Orientierung an «Suisse Secrets»
Bereits vor der Hausdurchsuchung bei Hässig schreckte die betreffende Strafnorm ab, wie sich exemplarisch an der internationalen «Suisse Secrets»-Recherche zeigte. Dabei wurden vertrauliche Kontodaten der Credit Suisse durch ein Netzwerk investigativer Journalistinnen und Journalisten geleakt. Diese Kontodaten offenbarten die Verbindungen zu mutmasslich korrupten oder autoritären Akteuren weltweit. Schweizer Medienschaffende beteiligten sich aus Furcht vor strafrechtlichen Konsequenzen im Zusammenhang mit dem Bankgeheimnis nicht an der Recherche.

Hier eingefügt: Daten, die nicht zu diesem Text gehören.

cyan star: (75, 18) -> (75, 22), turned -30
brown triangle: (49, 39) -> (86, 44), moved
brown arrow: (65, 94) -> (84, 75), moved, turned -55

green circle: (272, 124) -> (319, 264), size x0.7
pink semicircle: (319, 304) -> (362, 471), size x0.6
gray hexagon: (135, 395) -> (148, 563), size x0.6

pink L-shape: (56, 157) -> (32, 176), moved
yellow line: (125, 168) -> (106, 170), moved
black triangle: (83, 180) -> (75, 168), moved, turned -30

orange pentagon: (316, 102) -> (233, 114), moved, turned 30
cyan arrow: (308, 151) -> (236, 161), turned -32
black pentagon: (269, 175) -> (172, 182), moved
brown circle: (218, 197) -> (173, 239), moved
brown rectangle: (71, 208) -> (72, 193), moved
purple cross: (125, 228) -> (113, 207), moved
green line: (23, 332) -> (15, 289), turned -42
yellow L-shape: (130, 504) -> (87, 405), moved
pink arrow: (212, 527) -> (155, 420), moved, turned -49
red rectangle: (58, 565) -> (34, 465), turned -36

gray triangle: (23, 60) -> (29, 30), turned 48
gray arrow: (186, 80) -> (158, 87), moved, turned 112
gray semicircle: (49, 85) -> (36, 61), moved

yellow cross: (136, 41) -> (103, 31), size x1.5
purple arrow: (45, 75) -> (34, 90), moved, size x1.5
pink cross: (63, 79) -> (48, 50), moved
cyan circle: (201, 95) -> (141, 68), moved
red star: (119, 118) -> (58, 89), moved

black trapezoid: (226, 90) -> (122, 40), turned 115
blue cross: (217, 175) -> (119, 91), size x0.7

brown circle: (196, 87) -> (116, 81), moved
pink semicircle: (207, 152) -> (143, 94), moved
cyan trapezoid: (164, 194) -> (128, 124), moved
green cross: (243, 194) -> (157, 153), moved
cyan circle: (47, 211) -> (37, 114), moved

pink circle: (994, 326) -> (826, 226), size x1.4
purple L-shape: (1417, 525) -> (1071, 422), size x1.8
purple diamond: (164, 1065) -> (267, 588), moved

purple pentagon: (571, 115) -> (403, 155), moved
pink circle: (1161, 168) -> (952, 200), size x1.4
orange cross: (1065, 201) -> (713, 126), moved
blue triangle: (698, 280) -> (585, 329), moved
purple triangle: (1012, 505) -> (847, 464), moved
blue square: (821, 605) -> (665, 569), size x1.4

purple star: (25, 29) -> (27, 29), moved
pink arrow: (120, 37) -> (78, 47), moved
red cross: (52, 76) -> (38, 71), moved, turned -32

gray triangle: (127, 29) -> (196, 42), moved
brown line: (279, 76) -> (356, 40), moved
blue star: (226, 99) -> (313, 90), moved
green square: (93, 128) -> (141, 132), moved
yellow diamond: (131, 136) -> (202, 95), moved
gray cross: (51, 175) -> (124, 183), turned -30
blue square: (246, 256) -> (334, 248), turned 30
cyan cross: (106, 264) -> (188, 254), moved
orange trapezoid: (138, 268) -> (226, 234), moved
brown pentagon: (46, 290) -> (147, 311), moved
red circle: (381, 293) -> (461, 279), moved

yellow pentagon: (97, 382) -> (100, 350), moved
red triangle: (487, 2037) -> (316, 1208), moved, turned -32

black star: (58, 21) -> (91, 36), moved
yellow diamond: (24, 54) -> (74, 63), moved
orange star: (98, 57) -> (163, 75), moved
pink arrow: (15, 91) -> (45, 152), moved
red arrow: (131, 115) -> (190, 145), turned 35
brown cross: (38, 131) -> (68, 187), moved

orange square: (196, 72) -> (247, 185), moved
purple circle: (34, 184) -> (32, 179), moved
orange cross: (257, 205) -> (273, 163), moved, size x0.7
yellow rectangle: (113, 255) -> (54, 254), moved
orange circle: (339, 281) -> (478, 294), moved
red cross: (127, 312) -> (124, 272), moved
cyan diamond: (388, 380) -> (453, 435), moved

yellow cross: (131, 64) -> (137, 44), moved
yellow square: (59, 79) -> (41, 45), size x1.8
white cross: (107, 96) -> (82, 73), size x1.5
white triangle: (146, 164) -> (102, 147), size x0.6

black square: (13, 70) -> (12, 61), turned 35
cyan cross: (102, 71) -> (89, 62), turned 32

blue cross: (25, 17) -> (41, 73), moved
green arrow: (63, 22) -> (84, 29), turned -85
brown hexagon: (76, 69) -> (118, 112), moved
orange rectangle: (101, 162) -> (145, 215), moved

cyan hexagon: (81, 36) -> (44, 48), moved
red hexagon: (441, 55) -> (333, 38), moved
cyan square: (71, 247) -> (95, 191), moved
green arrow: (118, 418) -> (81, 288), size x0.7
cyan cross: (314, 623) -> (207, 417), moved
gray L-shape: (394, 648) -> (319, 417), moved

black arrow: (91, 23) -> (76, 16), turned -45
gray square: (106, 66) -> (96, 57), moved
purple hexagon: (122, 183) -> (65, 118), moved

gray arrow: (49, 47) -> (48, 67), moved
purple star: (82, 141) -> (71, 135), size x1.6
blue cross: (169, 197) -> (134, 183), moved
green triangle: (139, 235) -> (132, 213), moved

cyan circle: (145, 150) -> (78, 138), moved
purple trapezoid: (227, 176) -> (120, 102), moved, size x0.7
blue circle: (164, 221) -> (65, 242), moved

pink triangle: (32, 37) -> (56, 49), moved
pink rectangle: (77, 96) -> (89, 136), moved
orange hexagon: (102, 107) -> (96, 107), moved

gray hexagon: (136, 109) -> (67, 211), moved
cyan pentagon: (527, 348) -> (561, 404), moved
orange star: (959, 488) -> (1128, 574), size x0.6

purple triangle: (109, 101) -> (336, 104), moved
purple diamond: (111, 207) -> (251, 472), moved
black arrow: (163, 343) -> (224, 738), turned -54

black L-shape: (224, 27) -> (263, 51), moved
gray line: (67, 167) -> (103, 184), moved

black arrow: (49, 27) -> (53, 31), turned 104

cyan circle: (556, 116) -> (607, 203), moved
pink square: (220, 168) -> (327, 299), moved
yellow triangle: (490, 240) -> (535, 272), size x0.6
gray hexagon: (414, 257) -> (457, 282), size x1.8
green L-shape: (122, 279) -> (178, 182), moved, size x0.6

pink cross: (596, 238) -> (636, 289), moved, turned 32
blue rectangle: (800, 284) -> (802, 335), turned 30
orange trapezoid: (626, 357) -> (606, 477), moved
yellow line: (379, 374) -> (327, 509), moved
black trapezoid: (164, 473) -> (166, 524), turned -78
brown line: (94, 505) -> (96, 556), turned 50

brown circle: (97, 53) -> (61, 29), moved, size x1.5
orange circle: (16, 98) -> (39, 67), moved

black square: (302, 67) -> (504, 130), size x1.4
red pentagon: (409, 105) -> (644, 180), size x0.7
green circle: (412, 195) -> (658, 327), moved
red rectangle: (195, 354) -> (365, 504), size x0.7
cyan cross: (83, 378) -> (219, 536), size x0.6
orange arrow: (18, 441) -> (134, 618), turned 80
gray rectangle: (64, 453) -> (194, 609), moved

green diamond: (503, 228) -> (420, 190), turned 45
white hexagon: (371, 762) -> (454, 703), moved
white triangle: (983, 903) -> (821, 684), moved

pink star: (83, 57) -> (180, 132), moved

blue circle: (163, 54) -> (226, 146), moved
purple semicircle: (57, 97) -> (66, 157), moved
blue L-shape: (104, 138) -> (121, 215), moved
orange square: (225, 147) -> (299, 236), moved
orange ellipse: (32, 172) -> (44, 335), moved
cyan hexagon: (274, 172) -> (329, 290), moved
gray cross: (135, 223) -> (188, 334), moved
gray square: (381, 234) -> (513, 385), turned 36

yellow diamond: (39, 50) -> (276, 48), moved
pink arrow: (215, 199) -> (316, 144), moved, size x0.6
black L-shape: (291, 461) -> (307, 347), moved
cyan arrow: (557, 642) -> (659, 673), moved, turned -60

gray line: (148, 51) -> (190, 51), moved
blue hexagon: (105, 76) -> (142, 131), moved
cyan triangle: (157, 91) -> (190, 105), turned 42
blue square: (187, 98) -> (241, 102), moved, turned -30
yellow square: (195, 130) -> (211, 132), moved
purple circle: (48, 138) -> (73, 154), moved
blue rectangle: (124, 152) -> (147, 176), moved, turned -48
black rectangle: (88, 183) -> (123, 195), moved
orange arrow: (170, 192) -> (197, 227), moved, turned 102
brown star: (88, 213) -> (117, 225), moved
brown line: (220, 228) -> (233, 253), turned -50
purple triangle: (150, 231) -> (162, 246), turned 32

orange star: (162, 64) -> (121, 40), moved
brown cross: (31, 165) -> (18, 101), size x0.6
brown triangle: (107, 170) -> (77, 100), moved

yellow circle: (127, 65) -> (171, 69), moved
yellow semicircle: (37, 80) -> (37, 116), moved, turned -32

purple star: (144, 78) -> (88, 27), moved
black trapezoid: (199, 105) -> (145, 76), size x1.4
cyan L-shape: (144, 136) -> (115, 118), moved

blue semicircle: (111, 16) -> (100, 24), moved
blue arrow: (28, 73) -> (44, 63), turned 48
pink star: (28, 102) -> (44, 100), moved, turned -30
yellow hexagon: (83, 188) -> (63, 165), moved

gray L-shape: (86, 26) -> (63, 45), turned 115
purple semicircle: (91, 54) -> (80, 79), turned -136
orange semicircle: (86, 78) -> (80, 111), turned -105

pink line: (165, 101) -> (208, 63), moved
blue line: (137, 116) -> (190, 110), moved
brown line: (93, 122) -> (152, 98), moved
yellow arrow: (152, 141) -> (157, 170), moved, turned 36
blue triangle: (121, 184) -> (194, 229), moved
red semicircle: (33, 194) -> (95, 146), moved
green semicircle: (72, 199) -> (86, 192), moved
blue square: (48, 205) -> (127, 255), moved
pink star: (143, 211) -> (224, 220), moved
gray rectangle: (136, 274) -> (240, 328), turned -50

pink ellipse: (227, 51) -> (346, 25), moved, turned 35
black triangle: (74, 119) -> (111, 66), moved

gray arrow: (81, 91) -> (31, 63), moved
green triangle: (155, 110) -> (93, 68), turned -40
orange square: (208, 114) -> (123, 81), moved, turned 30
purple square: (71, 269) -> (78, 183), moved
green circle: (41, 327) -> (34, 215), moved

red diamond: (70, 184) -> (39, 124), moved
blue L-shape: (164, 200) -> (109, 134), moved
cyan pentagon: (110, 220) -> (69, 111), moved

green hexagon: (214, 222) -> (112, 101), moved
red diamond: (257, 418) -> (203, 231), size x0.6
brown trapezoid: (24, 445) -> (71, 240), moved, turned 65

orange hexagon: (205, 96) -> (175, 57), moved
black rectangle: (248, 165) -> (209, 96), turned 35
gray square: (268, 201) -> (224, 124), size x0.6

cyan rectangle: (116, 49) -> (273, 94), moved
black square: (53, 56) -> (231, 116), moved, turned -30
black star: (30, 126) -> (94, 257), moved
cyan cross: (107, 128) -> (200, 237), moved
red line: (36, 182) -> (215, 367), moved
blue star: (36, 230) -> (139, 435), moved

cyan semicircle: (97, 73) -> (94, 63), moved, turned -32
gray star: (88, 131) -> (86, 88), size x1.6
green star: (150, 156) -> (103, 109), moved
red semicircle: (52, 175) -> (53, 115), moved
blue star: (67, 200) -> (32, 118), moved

Die Rechtsprechung zeigt, dass der journalistische Quellenschutz seitens der Strafgerichte nach wie vor sehr hoch gewichtet wird. Dies offenbarte sich zuletzt nicht nur in der Causa Hässig, sondern auch bei den sogenannten «Corona-Leaks».
Anders präsentiert sich die Lage in Zivilverfahren: Wenn Medien etwa potenziell persönlichkeitsverletzende Tatsachenbehauptungen verbreiten, tragen sie hierfür grundsätzlich den Wahrheitsbeweis. Dies kann dazu führen, dass Medien ihre Quellen offenlegen müssen, sofern sie zum Wahrheitsbeweis antreten.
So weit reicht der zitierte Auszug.